Senator SMITH. I agree with you absolutely, it is a very important suggestion you make, and we should give attention to it.

Mr. PLEVEN. I have talked about them at every opportunity because I believe it is very serious.

SOVIET STRATEGY IS CHANGED BUT NOT THE OBJECTIVE

Senator SMITH. I have a feeling that while there is very definitely a change of strategy, I doubt if there is any change in their overall objective, which is to move into the world as rapidly as they can with this philosophy, and I still feel that the conflict of ideologies is at the heart of this whole thing, and as to the phase of the global matter, you cannot solve this by centering it in Korea and ignoring China for

one moment.

Mr. PLEVEN. No. no.

Senator SMITH. You cannot settle it in any one corner and have it settled there, so long as the overall picture is what it is. Our problem is the overall global problem, and that is why I am so enthusiastic about the integration of Europe. If we can get Europe together as a community to work with us, we are so much stronger.

Mr. PLEVEN. There is no doubt of that.

Senator SMITH. I am sure you feel that way.
Mr. PLEVEN. I know, sir.

THE COAL AND STEEL COMMUNITY

Senator SMITH. I know [Jean] Monnet, with whom I talked in Paris, was very enthusiastic.

Mr. PLEVEN. I saw Monnet; I talked to him before I left, and really it is fascinating to hear the kind of problems which we already are meeting in the coal and steel community; to see a problem now, for instance of French coal going straight to the South of Germany, and the Ruhr coal going to my own part of France, you see, because it can go more easily to the sea, and in parts like my country, the industrialists already recognize that they have got better terms for iron scrap, for coal, then they used to have. It opens up all the secrets of the old cartels, too, and one discovers that the real difficulties are not, as the people once used to say when we were debating the ratification of those agreements, the differences between the production costs between France and Germany; in fact, the differences do not come so much from the production costs; that always comes from particular selling arrangements which are only to the old cartel situation.

The CHAIRMAN. If you will direct any further questions to those two gentlemen at the end of the table, they are very good heads.

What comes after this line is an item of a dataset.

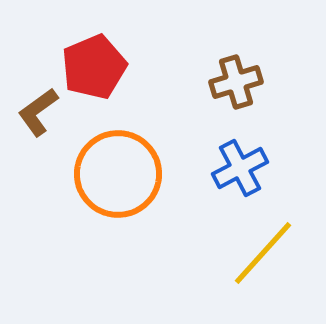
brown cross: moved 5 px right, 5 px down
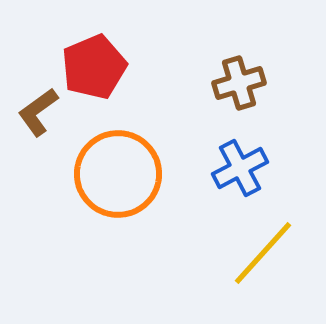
brown cross: moved 3 px right, 1 px down
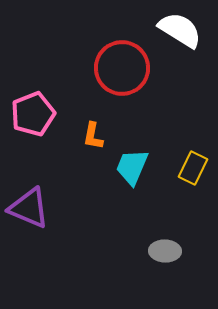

Mr. PLEVEN. I think I will not have many questions, but I will put one which is difficult to the Senator.

Senator FERGUSON. I asked you one that was off the record; maybe you can do the same.

SOUND ECONOMIES ESSENTIAL TO DEFENSE

Mr. PLEVEN. I know enough of this country to understand that there are necessities, you see, just as there are in our own country, that people want reduction of taxes, and so on. I realize that very probably that will mean a reduction of your defense budget, a reduction of your credits for the European aid. How do you think it will be possible to avoid that this reduction be interpreted by world opinion and, particularly in Europe, as a sign that, coinciding with the new attitude of the Soviets, you bring down your preparations or your plans?